When vulnerabilities are no longer detected
Continuous Vulnerability Scanning automatically creates vulnerabilities when a new advisory is published
but it is not able to tell when a vulnerability is no longer present in the project. To do so, GitLab
still requires to have a Container Scanning or a
Dependency Scanning scan executed in a pipeline for the default branch,
and a corresponding security report artifact generated with the up to date information. When these reports
are processed, and when they no longer contain some vulnerabilities, these are flagged as such even if
they were created by Continuous Vulnerability Scanning.
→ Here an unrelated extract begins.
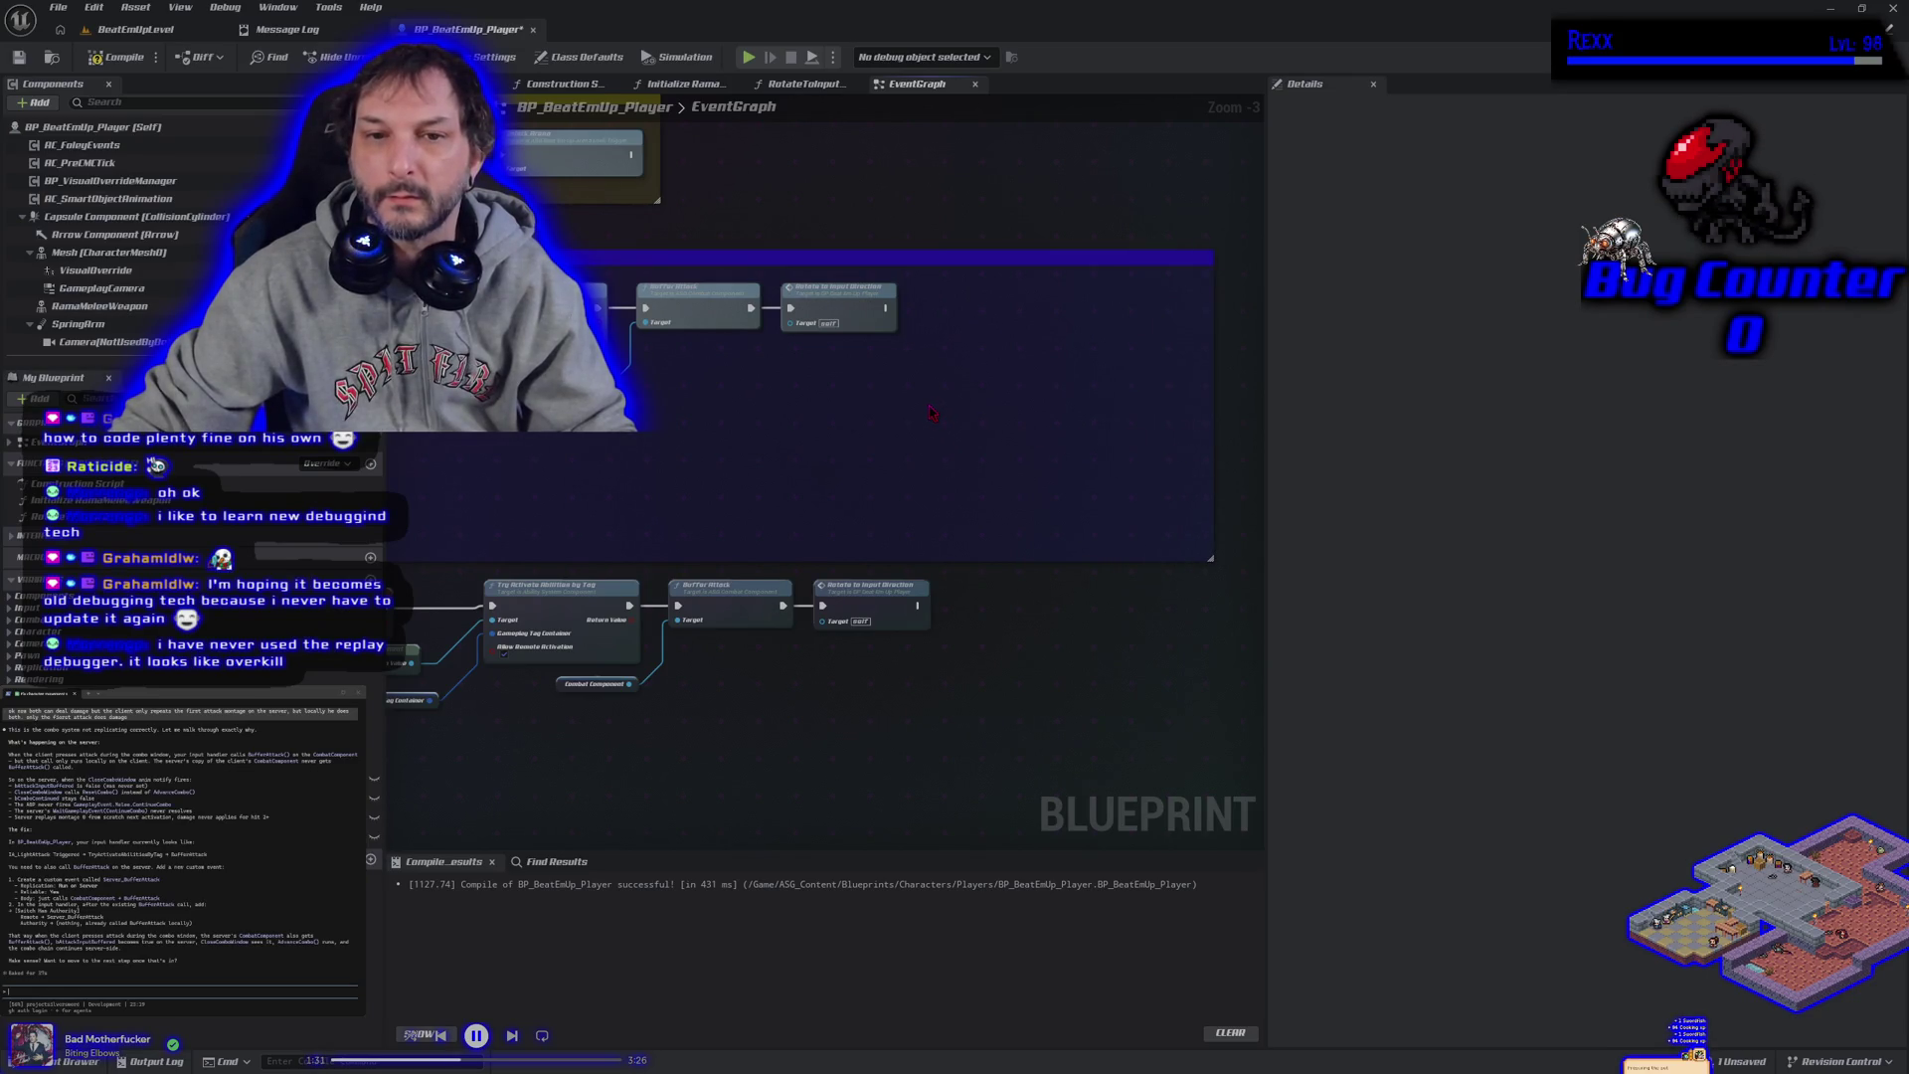
pyautogui.moveTo(841, 298); pyautogui.dragTo(994, 299)
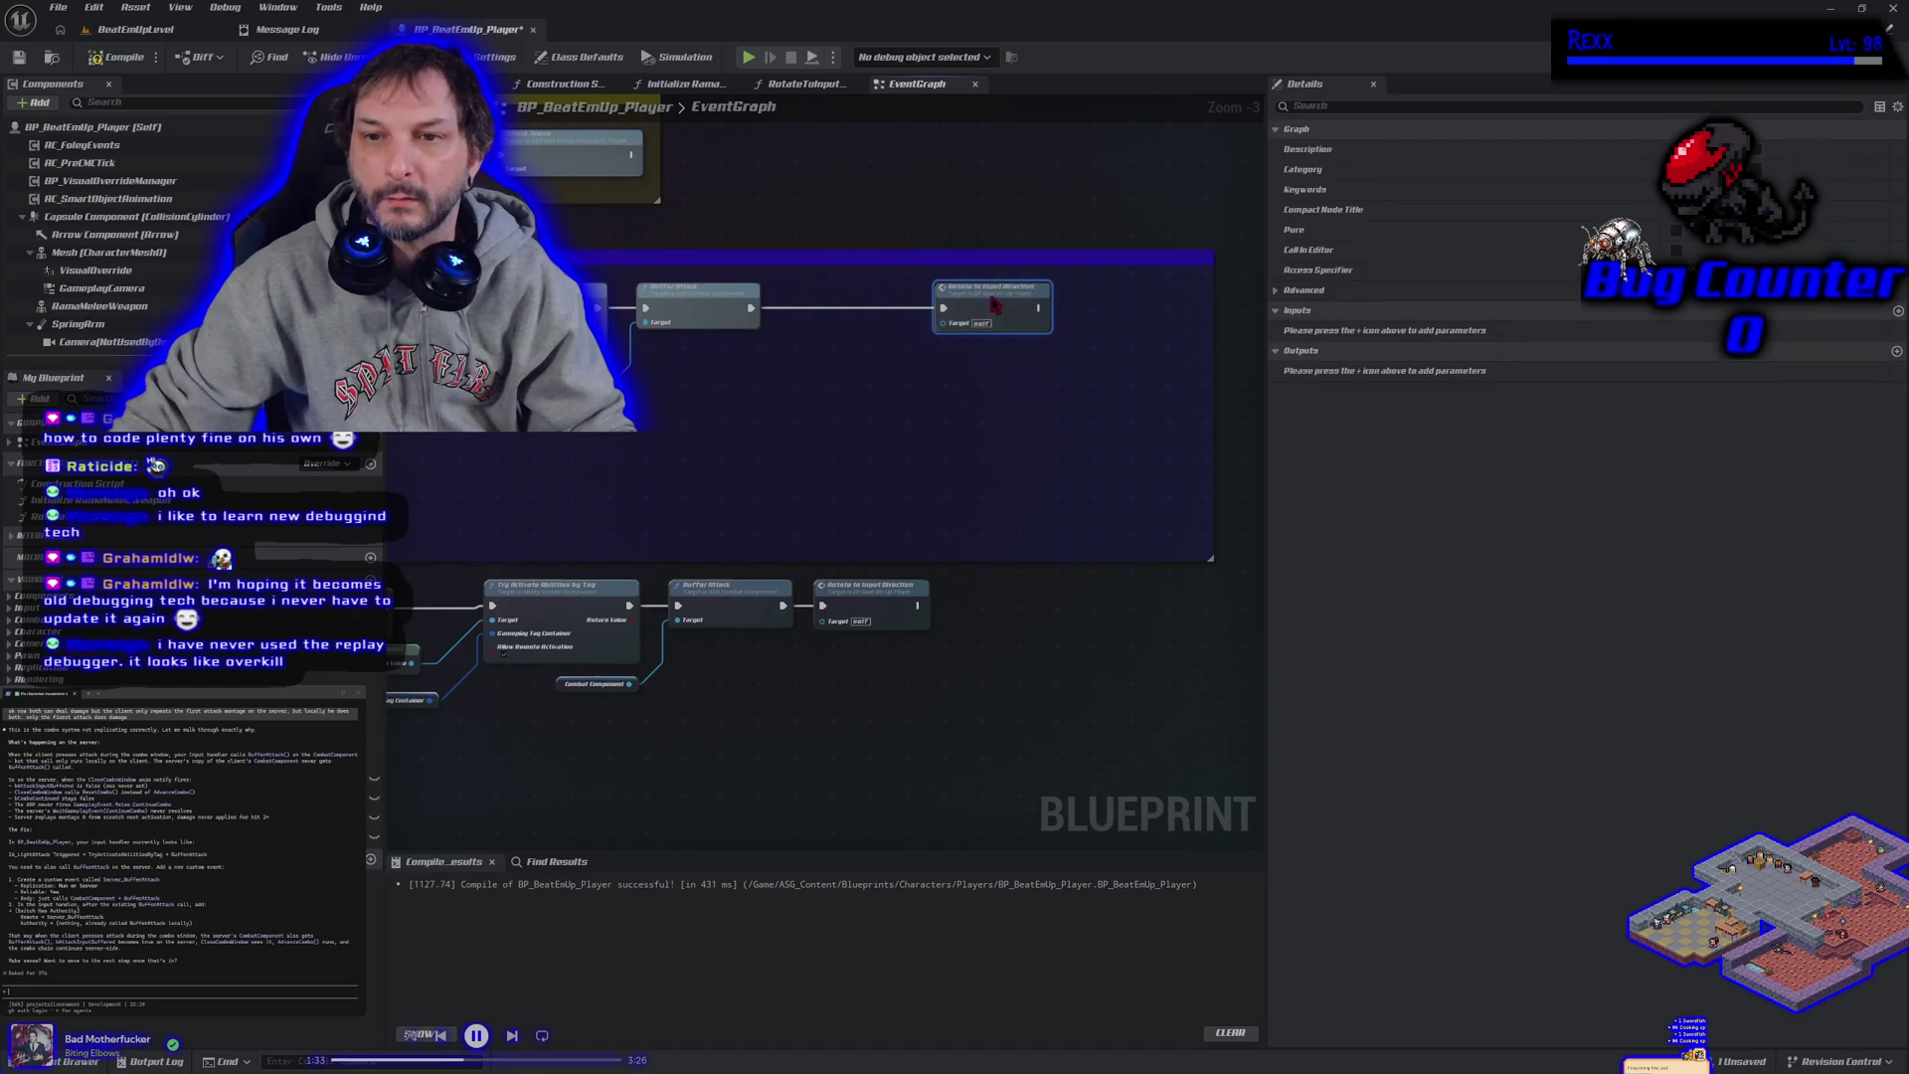
pyautogui.moveTo(901, 594); pyautogui.dragTo(1076, 595)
This behavior has been introduced in 17.1 with
issue 441490 and applies to scanners maintained
by GitLab (Trivy
, gemnasium
, gemnasium-python
, gemnasium-maven
).
Improvements to this behavior, including requiring only to have a updated SBOM uploaded, are planned in epic 8026.
Security advisories
Continuous Vulnerability Scanning uses the Package Metadata Database, a service managed by GitLab which aggregates license and security advisory data, and regularly publishes updates that are used by GitLab.com and self-managed instances.
On GitLab.com, the synchronization is managed by GitLab and is available to all projects.
On GitLab self-managed, you can choose package registry metadata to synchronize in the Admin area for the GitLab instance.
Data sources
Current data sources for security advisories include:
Contributing to the vulnerability database
To find a vulnerability, you can search the GitLab Advisory Database
.
You can also submit new vulnerabilities.